- _Excerpt provided_
━━━━
Further policy uncertainty for storage may be lurking in the future generation fuel mix.

“If there is more gas it’s hard to say to investors we need more storage,” says Holmes. “And the government is bending over backwards to get gas and coal in.”

Holmes says interconnection with other European markets would ensure that UK shale gas would not repeat the gas price plummet seen in the US. Overall expansion in gas-fired generation “may postpone the [storage] market signal for two or three years”, Holmes says.

Regulation, interconnection, market rules and political support for gas are all creating uncertainty for anyone looking to invest in UK electricity storage.

But storage as a tool for DNOs has clear value that is currently not readily accessible. According to public sector body the Low-Carbon Innovation Co-ordination Group (LCICG): “The value of some of the services that storage can provide cannot be easily captured under existing market arrangements.”

Nevertheless LCICG forecasts that the UK will have storage capacity of 27GW by 2050. A separate report by Imperial College predicts 25GW by 2050, while government estimates are 20GW. Clearly for these forecasts to come about, storage technologies must win the economic argument and prove their technical viability. But policymakers must first clear the way.

For the policymakers there are political influences at play, but if they are to back storage they need to get their act together quickly. Storage schemes typically have lead-in times of five-ten years.
━━━━
- _Try it_
List every forecast of UK storage capacity for 2050 that the excerpt on UK electricity storage gives, along with the source of each.
━━━━
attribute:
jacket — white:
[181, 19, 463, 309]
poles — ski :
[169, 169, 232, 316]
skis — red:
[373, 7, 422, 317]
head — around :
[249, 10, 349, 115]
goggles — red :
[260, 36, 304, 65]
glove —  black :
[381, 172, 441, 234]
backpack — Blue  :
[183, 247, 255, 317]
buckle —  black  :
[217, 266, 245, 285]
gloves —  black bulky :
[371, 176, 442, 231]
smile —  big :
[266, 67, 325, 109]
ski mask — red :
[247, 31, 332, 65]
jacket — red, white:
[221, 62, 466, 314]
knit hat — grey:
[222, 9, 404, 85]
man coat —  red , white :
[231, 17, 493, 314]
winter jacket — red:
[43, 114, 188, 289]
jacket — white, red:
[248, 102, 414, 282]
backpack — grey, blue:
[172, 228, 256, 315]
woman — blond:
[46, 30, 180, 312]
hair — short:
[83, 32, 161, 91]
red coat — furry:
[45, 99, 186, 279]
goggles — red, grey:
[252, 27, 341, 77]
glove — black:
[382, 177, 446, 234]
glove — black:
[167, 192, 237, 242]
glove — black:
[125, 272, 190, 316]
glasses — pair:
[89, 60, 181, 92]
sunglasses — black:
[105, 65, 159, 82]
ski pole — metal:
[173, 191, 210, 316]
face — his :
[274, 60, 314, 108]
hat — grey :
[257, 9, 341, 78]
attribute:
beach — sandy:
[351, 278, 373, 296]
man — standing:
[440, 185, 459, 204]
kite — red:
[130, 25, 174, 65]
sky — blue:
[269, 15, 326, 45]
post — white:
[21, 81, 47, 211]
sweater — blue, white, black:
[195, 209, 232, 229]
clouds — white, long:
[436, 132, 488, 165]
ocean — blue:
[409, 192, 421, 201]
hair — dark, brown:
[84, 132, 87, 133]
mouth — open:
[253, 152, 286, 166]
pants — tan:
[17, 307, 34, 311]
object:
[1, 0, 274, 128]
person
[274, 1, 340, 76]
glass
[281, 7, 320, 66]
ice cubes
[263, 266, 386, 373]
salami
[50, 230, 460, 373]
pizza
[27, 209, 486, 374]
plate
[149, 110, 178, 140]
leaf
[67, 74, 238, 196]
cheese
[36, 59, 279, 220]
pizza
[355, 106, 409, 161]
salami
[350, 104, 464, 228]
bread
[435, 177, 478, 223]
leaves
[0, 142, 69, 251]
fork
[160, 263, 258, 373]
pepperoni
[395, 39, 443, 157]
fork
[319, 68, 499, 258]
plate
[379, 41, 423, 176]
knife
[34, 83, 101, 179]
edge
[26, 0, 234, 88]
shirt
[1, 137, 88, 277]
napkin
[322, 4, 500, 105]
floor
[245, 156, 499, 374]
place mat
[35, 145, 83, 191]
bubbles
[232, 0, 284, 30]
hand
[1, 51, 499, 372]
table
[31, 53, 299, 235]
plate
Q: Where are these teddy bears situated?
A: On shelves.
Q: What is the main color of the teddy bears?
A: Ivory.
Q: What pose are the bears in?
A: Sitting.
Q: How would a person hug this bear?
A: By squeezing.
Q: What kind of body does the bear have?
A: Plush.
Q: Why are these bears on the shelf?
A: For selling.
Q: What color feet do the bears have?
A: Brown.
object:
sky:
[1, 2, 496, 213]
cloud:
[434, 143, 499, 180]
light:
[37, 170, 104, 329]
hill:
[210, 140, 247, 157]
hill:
━━━━
- _Response to the task_
- Low-Carbon Innovation Co-ordination Group (LCICG): 27GW
- Imperial College: 25GW
- Government estimates: 20GW